Hängende Dächer und sanfte Hügel

Weltberühmt ist die Dachlandschaft, die die ehemaligen olympischen Bauten auf dem Münchner Olympiagelände überzieht. Sie zählt zu den großartigsten Meisterleistungen der Architektur des 20. Jahrhunderts, ist Tourismusmagnet und Wahrzeichen der Stadt.

Der Olympiapark während der Olympischen Spiele München 1972
Der Olympiapark während der Olympischen Spiele München 1972, © saai I Archiv für Architektur und Ingenieurbau, KIT Karlsruhe, Werkarchiv Behnisch & Partner Foto: Behnisch & Partner, Christian Kandzia. Zu sehen in der Sonderausstellung „Olympiastadt München. Rückblick und Ausblick“.

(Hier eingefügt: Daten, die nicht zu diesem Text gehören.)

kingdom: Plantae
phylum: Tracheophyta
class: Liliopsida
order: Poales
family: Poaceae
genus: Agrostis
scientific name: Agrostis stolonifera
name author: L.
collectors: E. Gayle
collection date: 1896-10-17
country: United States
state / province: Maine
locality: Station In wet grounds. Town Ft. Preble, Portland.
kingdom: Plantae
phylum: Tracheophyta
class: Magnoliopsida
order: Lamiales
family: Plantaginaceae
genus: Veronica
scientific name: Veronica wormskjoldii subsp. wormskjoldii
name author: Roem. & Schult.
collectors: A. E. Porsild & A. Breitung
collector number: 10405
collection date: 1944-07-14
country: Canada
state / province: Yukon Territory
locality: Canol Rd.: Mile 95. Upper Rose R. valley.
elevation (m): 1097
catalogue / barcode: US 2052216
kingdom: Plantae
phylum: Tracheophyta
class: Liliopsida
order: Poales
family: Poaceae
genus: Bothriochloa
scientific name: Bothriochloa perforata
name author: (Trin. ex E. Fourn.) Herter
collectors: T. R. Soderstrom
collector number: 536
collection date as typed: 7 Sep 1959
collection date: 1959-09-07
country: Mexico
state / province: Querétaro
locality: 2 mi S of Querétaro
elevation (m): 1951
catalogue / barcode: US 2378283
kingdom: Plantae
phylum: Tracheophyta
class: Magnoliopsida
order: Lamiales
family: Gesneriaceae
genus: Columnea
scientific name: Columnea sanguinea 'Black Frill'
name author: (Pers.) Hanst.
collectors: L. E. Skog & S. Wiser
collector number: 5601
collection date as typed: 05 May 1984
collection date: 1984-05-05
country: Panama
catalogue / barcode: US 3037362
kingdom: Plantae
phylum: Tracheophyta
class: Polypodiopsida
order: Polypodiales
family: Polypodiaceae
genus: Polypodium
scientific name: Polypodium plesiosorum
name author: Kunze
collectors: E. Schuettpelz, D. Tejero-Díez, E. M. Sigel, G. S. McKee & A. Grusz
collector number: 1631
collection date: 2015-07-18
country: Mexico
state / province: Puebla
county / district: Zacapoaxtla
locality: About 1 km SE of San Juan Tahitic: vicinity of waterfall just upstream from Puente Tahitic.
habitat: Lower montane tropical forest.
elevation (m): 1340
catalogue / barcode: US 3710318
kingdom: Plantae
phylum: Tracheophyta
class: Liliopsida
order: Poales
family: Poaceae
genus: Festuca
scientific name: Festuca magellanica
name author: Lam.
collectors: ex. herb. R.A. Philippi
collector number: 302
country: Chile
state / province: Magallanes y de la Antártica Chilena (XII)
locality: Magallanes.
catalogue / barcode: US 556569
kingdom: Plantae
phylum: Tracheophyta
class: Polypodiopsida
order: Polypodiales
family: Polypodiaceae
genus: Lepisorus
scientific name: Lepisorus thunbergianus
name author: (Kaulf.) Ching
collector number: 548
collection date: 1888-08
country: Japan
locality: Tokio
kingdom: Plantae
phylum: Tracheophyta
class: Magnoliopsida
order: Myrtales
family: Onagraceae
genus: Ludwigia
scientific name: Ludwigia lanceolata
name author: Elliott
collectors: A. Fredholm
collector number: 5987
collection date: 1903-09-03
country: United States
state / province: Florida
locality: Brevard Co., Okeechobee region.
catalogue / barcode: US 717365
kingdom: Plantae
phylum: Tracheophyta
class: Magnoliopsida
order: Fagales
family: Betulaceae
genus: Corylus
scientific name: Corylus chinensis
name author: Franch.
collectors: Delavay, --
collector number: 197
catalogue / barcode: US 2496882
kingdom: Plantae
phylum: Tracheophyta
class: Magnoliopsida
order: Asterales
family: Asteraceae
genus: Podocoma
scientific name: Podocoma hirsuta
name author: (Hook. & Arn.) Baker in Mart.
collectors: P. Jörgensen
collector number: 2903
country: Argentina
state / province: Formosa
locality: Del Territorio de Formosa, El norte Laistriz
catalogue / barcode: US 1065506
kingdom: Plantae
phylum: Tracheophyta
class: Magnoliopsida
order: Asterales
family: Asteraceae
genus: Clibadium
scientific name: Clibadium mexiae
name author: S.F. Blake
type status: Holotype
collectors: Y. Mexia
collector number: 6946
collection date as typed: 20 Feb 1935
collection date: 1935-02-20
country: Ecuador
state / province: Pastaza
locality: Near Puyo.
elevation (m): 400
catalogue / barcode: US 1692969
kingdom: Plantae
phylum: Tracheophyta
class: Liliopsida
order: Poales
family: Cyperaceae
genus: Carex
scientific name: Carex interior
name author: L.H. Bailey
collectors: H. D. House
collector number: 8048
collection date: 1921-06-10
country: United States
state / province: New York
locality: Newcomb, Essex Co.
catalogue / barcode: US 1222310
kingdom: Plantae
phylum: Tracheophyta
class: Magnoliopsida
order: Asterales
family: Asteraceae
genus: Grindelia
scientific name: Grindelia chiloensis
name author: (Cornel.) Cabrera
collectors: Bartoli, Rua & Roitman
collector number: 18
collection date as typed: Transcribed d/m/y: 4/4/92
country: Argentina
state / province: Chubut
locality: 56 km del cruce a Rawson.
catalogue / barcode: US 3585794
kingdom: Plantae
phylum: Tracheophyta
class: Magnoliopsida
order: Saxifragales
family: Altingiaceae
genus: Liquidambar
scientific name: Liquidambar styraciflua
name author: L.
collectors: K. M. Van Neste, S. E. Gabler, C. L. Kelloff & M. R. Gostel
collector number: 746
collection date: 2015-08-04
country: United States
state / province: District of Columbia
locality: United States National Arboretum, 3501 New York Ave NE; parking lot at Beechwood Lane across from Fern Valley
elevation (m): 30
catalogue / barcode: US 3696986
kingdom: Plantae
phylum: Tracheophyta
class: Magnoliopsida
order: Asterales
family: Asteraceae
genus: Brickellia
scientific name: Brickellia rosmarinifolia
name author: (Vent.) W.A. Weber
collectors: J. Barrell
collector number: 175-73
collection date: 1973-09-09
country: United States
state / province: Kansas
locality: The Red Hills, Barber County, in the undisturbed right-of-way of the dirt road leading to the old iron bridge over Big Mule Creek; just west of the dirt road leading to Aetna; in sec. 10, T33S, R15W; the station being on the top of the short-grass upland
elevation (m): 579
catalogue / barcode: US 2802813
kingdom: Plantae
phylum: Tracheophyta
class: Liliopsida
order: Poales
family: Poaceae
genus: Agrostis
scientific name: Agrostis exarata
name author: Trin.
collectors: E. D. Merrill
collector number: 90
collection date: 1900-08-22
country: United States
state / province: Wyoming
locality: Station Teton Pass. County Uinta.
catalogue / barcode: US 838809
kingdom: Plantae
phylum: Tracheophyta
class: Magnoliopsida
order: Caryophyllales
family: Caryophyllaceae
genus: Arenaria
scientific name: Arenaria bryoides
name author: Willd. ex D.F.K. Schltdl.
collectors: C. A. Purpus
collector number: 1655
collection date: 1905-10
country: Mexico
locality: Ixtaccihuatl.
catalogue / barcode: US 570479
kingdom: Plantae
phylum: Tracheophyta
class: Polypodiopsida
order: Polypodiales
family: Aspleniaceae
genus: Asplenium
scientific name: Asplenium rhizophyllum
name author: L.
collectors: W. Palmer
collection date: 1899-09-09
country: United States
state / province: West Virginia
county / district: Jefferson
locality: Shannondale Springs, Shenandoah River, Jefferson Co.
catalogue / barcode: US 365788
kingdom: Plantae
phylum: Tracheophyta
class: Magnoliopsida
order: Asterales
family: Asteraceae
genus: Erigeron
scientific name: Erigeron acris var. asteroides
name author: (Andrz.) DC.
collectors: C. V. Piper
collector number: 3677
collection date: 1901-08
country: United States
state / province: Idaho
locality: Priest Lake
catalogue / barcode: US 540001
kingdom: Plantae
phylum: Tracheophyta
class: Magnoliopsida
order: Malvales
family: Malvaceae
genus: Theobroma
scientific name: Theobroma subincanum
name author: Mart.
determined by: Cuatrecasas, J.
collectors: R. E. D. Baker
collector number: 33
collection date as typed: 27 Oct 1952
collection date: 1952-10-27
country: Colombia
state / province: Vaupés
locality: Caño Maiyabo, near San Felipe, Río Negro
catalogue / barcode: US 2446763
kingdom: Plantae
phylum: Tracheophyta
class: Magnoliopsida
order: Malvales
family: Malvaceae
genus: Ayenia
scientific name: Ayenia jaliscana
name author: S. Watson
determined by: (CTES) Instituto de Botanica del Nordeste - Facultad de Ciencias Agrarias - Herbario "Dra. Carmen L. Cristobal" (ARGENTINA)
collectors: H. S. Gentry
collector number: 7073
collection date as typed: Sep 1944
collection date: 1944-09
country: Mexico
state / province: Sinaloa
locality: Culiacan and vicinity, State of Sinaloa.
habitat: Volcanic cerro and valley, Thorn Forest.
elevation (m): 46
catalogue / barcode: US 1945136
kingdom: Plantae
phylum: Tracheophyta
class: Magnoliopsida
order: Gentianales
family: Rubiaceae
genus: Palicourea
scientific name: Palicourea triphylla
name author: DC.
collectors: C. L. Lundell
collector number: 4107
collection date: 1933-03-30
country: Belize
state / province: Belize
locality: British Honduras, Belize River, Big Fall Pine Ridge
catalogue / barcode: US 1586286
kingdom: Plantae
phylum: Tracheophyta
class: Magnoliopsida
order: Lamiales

Das transparente Dach überspannt und verbindet voll Leichtigkeit die olympischen Bauten, die in eine leicht hügelige Landschaft eingebettet sind, Tribünen und Zwischenflächen. Die Architektur und der Landschaftspark spiegeln damit eine Idee wider: Denn die Olympischen Spiele 1972 in München sollten heitere, unbeschwerte Spiele werden, Deutschland als fortschrittliches und demokratisches Land zeigen – nach dem Zweiten Weltkrieg war das besonders wichtig.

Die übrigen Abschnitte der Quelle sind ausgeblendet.